# s.s diana



## uncle al (Dec 1, 2007)

looking for photo`s/drawing`s/g.a plans of the following vessel--
name s.s diana
built 1849
builder smith+rodger,goven,glasgow(yard No 14)
cargo ????
grt 390 grt
fate 7-10-1878 foundered off `portland bill`,dorset
east or west of portland bill??
any help would be much appreciated(Pint)


----------



## wightspirit (Feb 15, 2008)

Hi Al

Lost about 20 miles south west of the Bill. Cargo coal and patent fuel. Some records for the company of Smith and Rodgers are held by Harland & Wolff, Belfast.

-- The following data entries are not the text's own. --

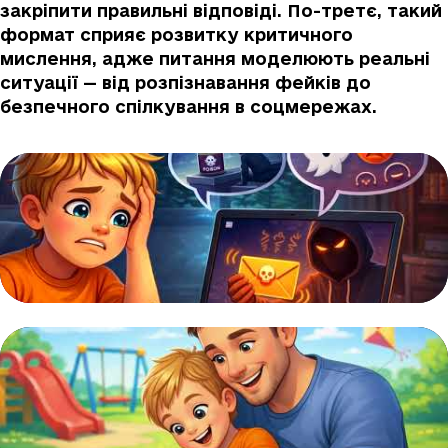
закріпити правильні відповіді. По-третє, такий
формат сприяє розвитку критичного
мислення, адже питання моделюють реальні
ситуації — від розпізнавання фейків до
безпечного спілкування в соцмережах.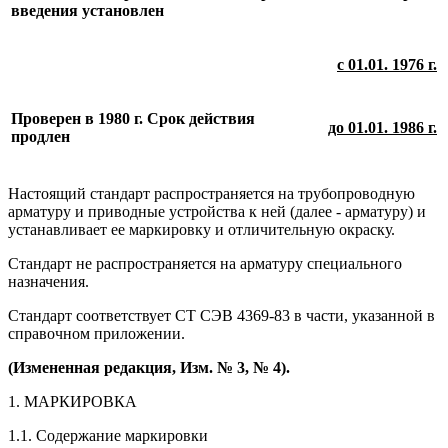
введения установлен
с 01.01. 1976 г.
Проверен в 1980 г. Срок действия
до 01.01. 1986 г.
продлен
Настоящий стандарт распространяется на трубопроводную
арматуру и приводные устройства к ней (далее - арматуру) и
устанавливает ее маркировку и отличительную окраску.
Стандарт не распространяется на арматуру специального
назначения.
Стандарт соответствует СТ СЭВ 4369-83 в части, указанной в
справочном приложении.
(Измененная редакция, Изм. № 3, № 4).
1. МАРКИРОВКА
1.1. Содержание маркировки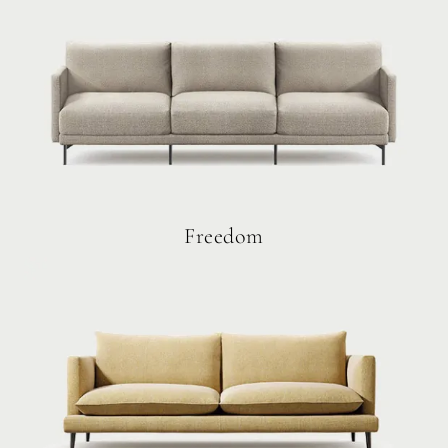
Freedom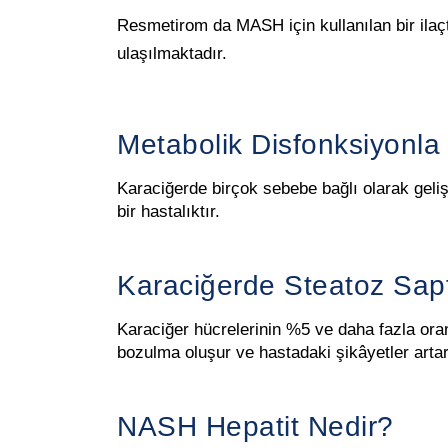
Resmetirom da MASH için kullanılan bir ilaçt
ulaşılmaktadır.
Metabolik Disfonksiyonla İ
Karaciğerde birçok sebebe bağlı olarak geli
bir hastalıktır.
Karaciğerde Steatoz Sa
Karaciğer hücrelerinin %5 ve daha fazla ora
bozulma oluşur ve hastadaki şikâyetler artar
NASH Hepatit Nedir?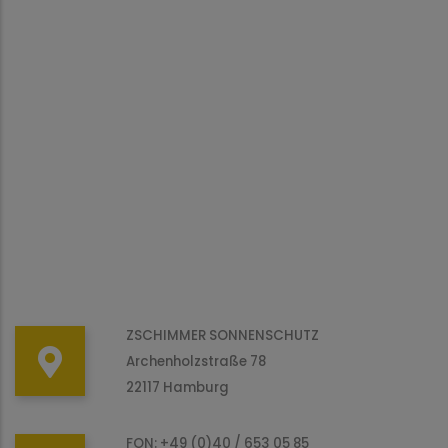
ZSCHIMMER SONNENSCHUTZ
Archenholzstraße 78
22117 Hamburg
FON: +49 (0)40 / 653 05 85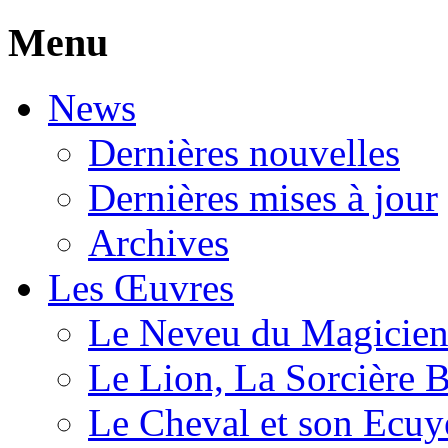
Menu
News
Dernières nouvelles
Dernières mises à jour
Archives
Les Œuvres
Le Neveu du Magicie
Le Lion, La Sorcière 
Le Cheval et son Ecuy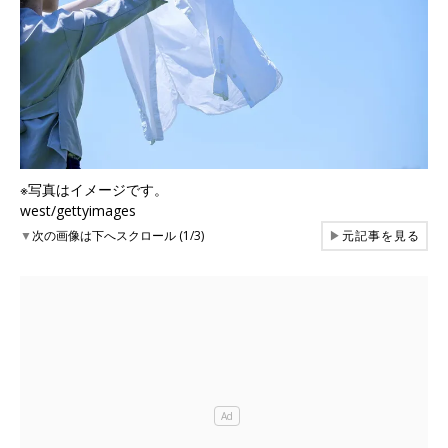
※写真はイメージです。
west/gettyimages
▼
次の画像は下へスクロール (1/3)
▶
元記事を見る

They are listed as, 'list of ships built, Smith & Rodgers, 1844-1912, Caird n d (not dated), minutes n d, partnership agreements 1861, 1874: deeds of dissolution of partnership 1888. No mention of plans or photos.

Dave W


----------



## uncle al (Dec 1, 2007)

thanks dave


----------



## uncle al (Dec 1, 2007)

uncle al said:


> looking for photo`s/drawing`s/g.a plans of the following vessel--
> name s.s diana
> built 1849
> builder smith+rodger,goven,glasgow(yard No 14)
> ...


(Smoke)can anybody please tell me if the above vessel had any other names other than `diana`? also were the engine/boilers fitted aft?


----------



## uncle al (Dec 1, 2007)

uncle al said:


> (Smoke)can anybody please tell me if the above vessel had any other names other than `diana`? also were the engine/boilers fitted aft?


still trying to find out if engine and boiler are fitted aft??(Smoke)


----------



## uncle al (Dec 1, 2007)

uncle al said:


> still trying to find out if engine and boiler are fitted aft??(Smoke)


due to the size of this vessel ,i would assume that the engine/boilers are fitted aft, can anybody tell me where i could find out if the engine was a compound or triple exp engine. i have tried Lloyd register?(Whaaa)


----------